Except for certain specified provisions, the Holders of at least a majority in principal amount of all then outstanding debt securities of any series (voting together as a single class) may on behalf of the Holders of all debt securities of that series waive our compliance with provisions of the indenture. The Holders of a majority in aggregate principal amount of any then outstanding debt securities of any series (voting together as a single class) may on behalf of the Holders of all the debt securities of such series waive any existing default under the indenture with respect to that series and its consequences, except a continuing default or default in the payment of the principal of, or premium or any interest on, any debt security of that series or in respect of a covenant or provision, which cannot be modified or amended without the consent of all of the holders of each outstanding debt security of the series affected; provided, however, that the Holders of a majority in aggregate principal amount of any then outstanding debt securities of any series may rescind an acceleration and its consequences, including any related payment default that resulted from the acceleration.
The Trustee
The Indenture provides that, except during the continuance of an Event of Default, the Trustee will perform only such duties as are specifically set forth in the Indenture. During the existence of an Event of Default, the Trustee will exercise such rights and powers vested in it by the Indenture, and use the same degree of care and skill in its exercise as a prudent person would exercise or use under the circumstances in the conduct of its own affairs.
The Indenture and the provisions of the TIA contain certain limitations on the rights of the Trustee, should it become a creditor of us, to obtain payments of claims in certain cases or to realize on certain property received in respect of any such claim as security or otherwise. Subject to the TIA, the Trustee will be permitted to engage in other transactions; provided that if the Trustee acquires any conflicting interest as described in the TIA, it must eliminate such conflict or resign.

※ ※ ※

→ REQUIRED WORK:
• 1. Under the indenture excerpt, what must the Trustee do if it acquires a conflicting interest as described in the TIA?
• 2. Extract the part of the indenture excerpt that runs from "The Indenture and" up to and including "conflict or resign.".

※ ※ ※

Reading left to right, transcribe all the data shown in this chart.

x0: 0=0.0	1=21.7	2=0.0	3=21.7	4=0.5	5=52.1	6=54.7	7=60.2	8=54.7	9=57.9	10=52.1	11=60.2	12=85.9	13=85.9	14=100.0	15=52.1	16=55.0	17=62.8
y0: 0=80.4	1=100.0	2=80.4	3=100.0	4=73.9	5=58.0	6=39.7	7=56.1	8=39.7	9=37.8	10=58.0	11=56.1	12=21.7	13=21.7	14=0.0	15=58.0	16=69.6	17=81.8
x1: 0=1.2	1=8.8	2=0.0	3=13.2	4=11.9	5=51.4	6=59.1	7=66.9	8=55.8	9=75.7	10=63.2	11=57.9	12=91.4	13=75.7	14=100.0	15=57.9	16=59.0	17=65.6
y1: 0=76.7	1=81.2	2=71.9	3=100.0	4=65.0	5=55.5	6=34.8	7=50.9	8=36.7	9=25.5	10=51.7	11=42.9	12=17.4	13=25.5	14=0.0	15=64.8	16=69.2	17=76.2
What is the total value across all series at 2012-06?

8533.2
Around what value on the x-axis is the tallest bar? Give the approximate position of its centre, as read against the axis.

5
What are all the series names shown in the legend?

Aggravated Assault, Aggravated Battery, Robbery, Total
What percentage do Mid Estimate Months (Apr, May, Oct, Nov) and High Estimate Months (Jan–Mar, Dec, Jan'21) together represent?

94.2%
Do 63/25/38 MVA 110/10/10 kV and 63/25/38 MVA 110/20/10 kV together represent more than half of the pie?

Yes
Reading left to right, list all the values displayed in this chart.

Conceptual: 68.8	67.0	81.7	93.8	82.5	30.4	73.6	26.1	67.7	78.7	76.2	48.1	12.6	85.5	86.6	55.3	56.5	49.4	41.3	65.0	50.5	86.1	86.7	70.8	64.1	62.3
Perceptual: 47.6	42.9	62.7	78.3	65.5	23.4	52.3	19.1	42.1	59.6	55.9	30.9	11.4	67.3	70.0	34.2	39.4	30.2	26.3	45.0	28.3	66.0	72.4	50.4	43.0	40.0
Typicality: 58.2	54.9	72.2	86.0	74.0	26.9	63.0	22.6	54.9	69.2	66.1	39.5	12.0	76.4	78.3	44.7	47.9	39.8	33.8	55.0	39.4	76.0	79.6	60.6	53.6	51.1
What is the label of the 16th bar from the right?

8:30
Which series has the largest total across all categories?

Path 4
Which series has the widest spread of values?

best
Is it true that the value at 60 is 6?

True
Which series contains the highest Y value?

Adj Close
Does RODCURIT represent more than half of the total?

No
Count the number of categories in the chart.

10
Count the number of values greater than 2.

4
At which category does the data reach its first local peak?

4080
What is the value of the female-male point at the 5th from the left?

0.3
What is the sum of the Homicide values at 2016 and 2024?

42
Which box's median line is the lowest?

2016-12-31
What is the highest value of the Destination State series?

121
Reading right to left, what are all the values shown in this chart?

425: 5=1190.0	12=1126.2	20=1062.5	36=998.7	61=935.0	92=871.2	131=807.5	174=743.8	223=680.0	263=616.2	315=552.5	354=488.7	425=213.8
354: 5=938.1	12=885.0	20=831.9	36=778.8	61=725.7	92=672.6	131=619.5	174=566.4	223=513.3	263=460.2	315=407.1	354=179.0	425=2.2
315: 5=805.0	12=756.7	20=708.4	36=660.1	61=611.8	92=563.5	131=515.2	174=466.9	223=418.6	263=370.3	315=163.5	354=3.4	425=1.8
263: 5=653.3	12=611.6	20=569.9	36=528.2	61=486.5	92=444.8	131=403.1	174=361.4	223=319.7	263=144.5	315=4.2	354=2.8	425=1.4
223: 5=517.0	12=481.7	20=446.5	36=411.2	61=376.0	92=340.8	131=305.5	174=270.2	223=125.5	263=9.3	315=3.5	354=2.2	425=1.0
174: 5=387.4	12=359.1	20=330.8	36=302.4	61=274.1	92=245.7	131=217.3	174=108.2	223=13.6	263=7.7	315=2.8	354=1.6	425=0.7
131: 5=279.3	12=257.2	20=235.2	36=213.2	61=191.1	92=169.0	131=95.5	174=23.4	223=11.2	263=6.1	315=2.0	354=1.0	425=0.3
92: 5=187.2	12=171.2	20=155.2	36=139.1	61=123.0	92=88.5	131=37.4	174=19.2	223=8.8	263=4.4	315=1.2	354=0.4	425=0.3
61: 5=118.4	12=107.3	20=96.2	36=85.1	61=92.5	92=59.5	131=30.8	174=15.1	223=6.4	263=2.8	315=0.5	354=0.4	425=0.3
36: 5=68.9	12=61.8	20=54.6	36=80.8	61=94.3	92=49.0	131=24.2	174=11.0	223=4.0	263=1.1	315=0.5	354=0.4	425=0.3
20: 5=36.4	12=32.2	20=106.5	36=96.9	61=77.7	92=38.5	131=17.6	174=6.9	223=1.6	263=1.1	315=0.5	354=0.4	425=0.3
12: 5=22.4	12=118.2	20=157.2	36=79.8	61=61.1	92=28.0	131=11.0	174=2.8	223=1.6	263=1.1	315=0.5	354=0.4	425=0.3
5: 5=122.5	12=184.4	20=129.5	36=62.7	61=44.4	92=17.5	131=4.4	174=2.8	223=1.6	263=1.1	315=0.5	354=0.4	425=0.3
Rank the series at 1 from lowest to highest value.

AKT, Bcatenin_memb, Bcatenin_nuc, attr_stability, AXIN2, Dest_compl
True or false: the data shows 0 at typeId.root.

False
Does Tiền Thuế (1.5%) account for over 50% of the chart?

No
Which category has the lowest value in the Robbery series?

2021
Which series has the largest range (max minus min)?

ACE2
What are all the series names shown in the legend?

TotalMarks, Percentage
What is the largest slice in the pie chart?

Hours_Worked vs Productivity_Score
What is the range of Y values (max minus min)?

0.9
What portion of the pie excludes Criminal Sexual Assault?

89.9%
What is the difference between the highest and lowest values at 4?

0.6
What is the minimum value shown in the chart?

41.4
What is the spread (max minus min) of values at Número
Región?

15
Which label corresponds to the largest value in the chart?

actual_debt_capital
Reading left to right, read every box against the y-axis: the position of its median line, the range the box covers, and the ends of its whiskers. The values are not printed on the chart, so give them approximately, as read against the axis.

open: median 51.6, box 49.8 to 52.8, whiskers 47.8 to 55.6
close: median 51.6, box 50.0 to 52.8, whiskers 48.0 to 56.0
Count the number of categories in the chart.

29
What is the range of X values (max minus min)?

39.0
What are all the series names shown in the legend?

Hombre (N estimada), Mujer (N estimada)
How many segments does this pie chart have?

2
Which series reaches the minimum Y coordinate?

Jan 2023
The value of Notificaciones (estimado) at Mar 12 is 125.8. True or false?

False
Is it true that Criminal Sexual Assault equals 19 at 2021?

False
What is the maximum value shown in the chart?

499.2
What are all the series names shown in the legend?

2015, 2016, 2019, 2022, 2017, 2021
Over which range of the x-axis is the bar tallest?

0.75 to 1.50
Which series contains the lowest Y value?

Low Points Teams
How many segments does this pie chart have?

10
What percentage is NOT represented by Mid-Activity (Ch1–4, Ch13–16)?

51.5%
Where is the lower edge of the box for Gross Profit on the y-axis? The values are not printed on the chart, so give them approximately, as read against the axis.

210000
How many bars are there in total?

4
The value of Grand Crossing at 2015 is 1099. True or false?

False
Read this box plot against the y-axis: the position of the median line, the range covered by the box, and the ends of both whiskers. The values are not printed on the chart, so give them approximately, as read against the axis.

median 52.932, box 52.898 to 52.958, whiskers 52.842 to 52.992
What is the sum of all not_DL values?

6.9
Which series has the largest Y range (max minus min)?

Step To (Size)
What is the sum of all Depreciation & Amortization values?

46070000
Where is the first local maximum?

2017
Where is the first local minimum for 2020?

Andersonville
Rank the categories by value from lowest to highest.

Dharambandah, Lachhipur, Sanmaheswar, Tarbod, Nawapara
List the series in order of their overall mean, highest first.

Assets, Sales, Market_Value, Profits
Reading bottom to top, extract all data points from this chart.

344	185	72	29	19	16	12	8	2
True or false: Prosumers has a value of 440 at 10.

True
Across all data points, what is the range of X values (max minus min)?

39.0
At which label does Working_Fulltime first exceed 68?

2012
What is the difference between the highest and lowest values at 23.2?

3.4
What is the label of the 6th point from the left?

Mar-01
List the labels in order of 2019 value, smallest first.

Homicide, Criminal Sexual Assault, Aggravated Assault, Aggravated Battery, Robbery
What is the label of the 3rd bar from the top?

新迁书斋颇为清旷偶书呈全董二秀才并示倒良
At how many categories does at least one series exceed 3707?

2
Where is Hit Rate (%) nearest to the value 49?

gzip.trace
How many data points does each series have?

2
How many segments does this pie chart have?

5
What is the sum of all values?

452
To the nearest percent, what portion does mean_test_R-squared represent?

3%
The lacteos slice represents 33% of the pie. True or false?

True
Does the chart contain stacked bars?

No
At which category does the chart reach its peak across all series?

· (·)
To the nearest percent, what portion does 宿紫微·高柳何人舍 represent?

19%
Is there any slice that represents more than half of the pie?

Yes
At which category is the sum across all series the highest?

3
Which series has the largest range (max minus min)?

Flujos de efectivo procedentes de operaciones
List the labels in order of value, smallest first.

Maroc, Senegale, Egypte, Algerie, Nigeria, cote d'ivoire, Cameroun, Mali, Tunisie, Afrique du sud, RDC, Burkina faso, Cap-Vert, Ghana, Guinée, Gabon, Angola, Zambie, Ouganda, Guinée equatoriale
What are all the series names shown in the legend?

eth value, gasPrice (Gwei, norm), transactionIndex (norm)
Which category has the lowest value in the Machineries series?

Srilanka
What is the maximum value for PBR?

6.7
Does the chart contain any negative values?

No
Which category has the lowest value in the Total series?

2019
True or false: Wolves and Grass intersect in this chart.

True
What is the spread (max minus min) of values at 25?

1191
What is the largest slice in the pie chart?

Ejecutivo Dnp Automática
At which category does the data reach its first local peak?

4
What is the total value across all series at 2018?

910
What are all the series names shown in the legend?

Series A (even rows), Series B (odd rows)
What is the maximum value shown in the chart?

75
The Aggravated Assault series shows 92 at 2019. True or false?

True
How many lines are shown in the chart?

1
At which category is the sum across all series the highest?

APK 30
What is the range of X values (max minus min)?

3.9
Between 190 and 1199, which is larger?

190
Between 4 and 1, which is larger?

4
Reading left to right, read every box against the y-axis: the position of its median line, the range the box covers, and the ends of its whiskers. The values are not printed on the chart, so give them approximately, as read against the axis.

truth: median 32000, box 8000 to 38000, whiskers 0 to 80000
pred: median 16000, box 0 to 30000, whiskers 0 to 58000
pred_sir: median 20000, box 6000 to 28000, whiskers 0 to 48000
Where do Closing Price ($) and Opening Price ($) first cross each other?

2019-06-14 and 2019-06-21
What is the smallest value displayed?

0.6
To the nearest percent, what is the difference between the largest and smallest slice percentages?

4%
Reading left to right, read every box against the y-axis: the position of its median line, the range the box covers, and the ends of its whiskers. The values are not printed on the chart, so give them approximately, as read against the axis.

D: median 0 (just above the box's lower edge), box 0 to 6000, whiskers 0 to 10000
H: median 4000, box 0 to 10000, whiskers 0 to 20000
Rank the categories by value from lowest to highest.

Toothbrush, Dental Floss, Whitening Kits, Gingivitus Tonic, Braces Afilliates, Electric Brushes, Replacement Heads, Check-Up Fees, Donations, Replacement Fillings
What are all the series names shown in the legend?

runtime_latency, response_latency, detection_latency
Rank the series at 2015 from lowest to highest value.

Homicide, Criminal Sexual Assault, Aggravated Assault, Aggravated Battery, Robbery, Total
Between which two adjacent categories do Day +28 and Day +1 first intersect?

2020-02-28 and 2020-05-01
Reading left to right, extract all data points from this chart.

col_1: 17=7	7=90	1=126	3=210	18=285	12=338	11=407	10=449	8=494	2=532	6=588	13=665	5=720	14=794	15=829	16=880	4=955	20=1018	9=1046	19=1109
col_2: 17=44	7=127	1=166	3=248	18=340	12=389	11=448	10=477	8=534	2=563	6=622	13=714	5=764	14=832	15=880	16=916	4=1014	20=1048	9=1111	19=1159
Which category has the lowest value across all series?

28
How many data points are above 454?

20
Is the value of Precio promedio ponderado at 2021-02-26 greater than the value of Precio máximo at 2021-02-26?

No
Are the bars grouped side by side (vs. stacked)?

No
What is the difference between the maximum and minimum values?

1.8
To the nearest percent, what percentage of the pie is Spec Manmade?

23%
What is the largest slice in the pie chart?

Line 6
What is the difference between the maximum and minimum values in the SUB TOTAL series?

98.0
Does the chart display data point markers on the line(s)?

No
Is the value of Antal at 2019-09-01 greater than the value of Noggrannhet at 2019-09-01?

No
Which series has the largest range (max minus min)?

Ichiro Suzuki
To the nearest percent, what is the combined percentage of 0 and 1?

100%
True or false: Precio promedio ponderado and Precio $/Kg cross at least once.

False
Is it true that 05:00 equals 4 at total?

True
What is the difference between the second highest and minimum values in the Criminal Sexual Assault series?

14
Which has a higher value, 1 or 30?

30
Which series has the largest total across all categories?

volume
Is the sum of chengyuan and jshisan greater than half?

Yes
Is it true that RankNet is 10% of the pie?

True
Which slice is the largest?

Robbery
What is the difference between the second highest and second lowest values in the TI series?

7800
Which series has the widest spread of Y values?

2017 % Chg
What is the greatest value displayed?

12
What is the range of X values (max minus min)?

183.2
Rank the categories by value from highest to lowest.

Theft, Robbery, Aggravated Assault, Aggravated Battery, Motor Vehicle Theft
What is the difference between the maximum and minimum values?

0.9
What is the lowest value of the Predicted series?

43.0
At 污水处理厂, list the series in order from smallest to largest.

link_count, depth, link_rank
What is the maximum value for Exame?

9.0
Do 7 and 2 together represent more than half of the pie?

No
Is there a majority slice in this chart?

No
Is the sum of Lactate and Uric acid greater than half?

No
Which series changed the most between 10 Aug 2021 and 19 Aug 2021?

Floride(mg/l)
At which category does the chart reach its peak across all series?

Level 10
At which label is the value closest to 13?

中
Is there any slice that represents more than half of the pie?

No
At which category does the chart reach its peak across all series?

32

※ ※ ※

→ RESULTS OF THE EXERCISE:
• 1. It must eliminate the conflict or resign.

• 2.
The Indenture and the provisions of the TIA contain certain limitations on the rights of the Trustee, should it become a creditor of us, to obtain payments of claims in certain cases or to realize on certain property received in respect of any such claim as security or otherwise. Subject to the TIA, the Trustee will be permitted to engage in other transactions; provided that if the Trustee acquires any conflicting interest as described in the TIA, it must eliminate such conflict or resign.